Unto repentance
I indeed baptize you with water unto repentance, but He who is coming after me is mightier than I, whose sandals I am not worthy to carry. He will baptize you with the Holy Spirit and fire. (Matthew 3:11 NKJV)
First of all, I am not a language scholar and I hesitate to make much of a preposition.
Second, John’s baptism is not the same thing as Trinitarian baptism, so we should hesitate to make straight-line applications from John to Jesus and his church. In a manner of speaking, John was bringing faithful covenant people back to life after their having come into contact with death. By contrast, Jesus by baptism brings people into his covenant for the first time, bringing them to life once and for all.
Nevertheless, the idea of a baptism being unto or toward repentance is significant.
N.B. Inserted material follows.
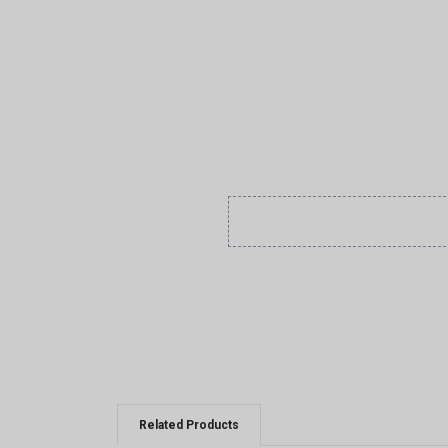
Related Products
Rather than baptism being, as Robert Stein would have it, a mere synecdoche for a faith-repentance-baptism sequence, this shows that baptism is in fact a performance of repentance. Just as James teaches us that faith must be performed in order to be fully realized, so too repentance must be performed in order to be fully realized.
This by itself is not proof of paedobaptism, though it is highly consistent with paedobaptism and paedofaith. But it is proof against a facile credobaptism: if you require someone to repent before their baptism, you are in a sense requiring the impossible.